ASSIGNMENT :: The expected output is every line of the data exactly as shown, minus the images.

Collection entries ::
□ □ □ □ □

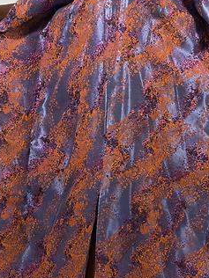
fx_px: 733
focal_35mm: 91
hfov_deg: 16.2
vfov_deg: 21.5
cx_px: 129
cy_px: 96
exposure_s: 1/100
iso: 125
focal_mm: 6.76
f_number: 1.78
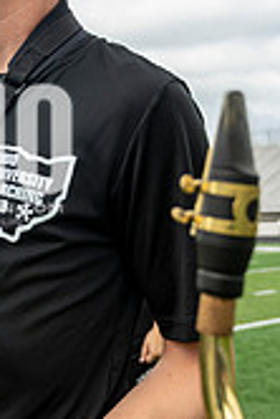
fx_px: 757
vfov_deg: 30.8
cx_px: -40
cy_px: 154
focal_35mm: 65
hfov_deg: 19.9
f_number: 4
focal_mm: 24
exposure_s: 1/800
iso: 250
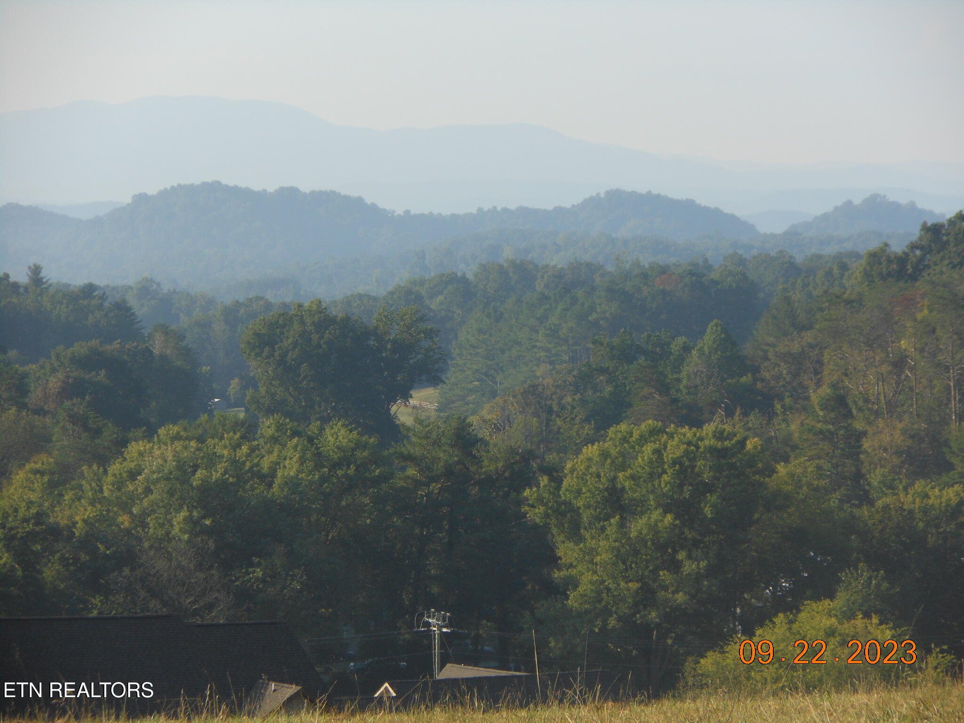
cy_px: 362
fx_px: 5458
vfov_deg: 7.6
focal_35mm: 196
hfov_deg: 10.1
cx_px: 482
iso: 80
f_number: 5.6
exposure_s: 1/250
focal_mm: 35
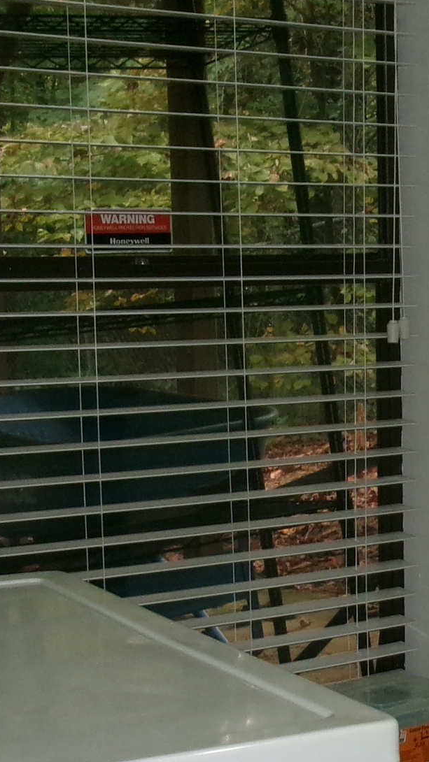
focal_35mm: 86
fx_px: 1739
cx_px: 455
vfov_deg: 24.7
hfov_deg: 13.8
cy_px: 483
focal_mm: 5.1
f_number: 3.9
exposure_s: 1/34
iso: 200
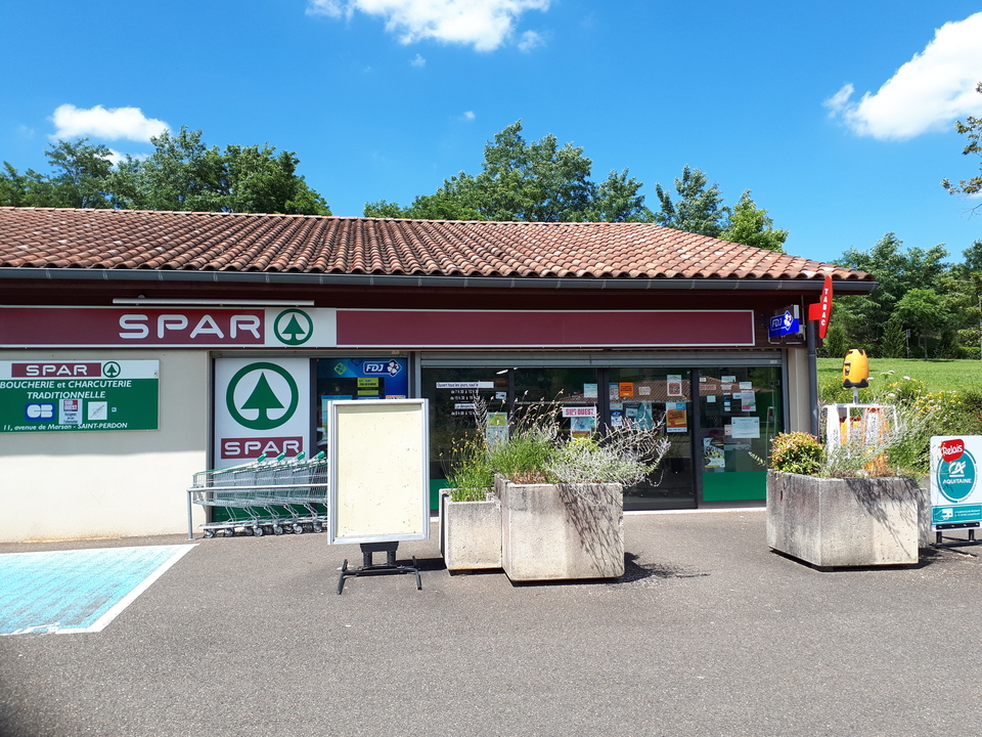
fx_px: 766
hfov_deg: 65.3
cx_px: 491
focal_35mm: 27
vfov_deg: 51.4
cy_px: 368
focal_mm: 3.6
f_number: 1.9
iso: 40
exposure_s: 1/791
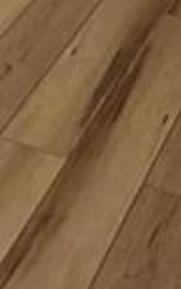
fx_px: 1220
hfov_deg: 8.0
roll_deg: +0.7
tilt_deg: -8.6
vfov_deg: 11.4
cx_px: -226
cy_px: -391
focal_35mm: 155
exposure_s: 1/120
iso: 320
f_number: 2.2
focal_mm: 2.22
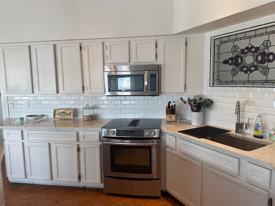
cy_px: 103
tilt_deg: -6.4
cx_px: 138
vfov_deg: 56.8
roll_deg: +1.4
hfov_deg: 71.6
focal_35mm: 24
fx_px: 191
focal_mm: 6.76
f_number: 1.78
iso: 100
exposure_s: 1/120
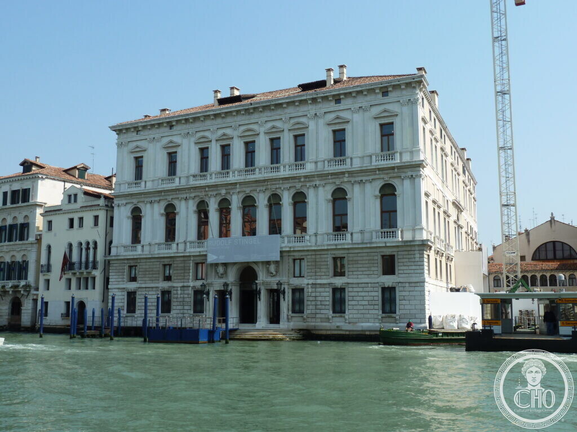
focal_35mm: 40
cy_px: 216
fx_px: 667
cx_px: 288
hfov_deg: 46.8
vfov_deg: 36.0
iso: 80
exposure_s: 1/400
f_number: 4.5
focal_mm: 6.5
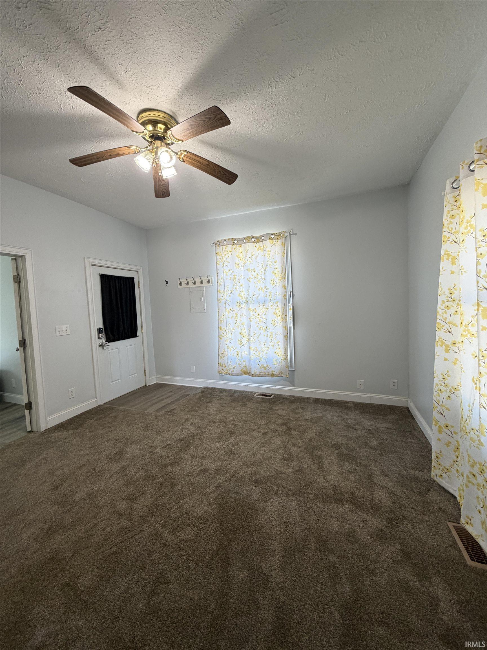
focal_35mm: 14
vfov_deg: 102.1
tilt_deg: -5.0
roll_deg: +2.8
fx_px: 263
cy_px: 325
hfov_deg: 85.7
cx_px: 244
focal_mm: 2.22
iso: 200
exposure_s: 1/60
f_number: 2.2
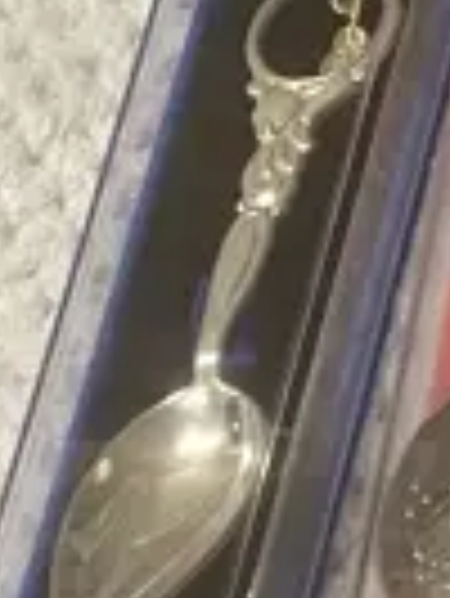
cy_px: 171
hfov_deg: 6.1
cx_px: 1534
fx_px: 3738
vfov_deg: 9.1
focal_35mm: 216
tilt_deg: -60.2
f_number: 1.8
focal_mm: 3.99
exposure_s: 1/50
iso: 125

□ □ □ □ □

EXERCISE ANSWER ::
fx_px: 733
focal_35mm: 91
hfov_deg: 16.2
vfov_deg: 21.5
cx_px: 129
cy_px: 96
exposure_s: 1/100
iso: 125
focal_mm: 6.76
f_number: 1.78
fx_px: 757
vfov_deg: 30.8
cx_px: -40
cy_px: 154
focal_35mm: 65
hfov_deg: 19.9
f_number: 4
focal_mm: 24
exposure_s: 1/800
iso: 250
cy_px: 362
fx_px: 5458
vfov_deg: 7.6
focal_35mm: 196
hfov_deg: 10.1
cx_px: 482
iso: 80
f_number: 5.6
exposure_s: 1/250
focal_mm: 35
focal_35mm: 86
fx_px: 1739
cx_px: 455
vfov_deg: 24.7
hfov_deg: 13.8
cy_px: 483
focal_mm: 5.1
f_number: 3.9
exposure_s: 1/34
iso: 200
fx_px: 766
hfov_deg: 65.3
cx_px: 491
focal_35mm: 27
vfov_deg: 51.4
cy_px: 368
focal_mm: 3.6
f_number: 1.9
iso: 40
exposure_s: 1/791
fx_px: 1220
hfov_deg: 8.0
roll_deg: +0.7
tilt_deg: -8.6
vfov_deg: 11.4
cx_px: -226
cy_px: -391
focal_35mm: 155
exposure_s: 1/120
iso: 320
f_number: 2.2
focal_mm: 2.22
cy_px: 103
tilt_deg: -6.4
cx_px: 138
vfov_deg: 56.8
roll_deg: +1.4
hfov_deg: 71.6
focal_35mm: 24
fx_px: 191
focal_mm: 6.76
f_number: 1.78
iso: 100
exposure_s: 1/120
focal_35mm: 40
cy_px: 216
fx_px: 667
cx_px: 288
hfov_deg: 46.8
vfov_deg: 36.0
iso: 80
exposure_s: 1/400
f_number: 4.5
focal_mm: 6.5
focal_35mm: 14
vfov_deg: 102.1
tilt_deg: -5.0
roll_deg: +2.8
fx_px: 263
cy_px: 325
hfov_deg: 85.7
cx_px: 244
focal_mm: 2.22
iso: 200
exposure_s: 1/60
f_number: 2.2
cy_px: 171
hfov_deg: 6.1
cx_px: 1534
fx_px: 3738
vfov_deg: 9.1
focal_35mm: 216
tilt_deg: -60.2
f_number: 1.8
focal_mm: 3.99
exposure_s: 1/50
iso: 125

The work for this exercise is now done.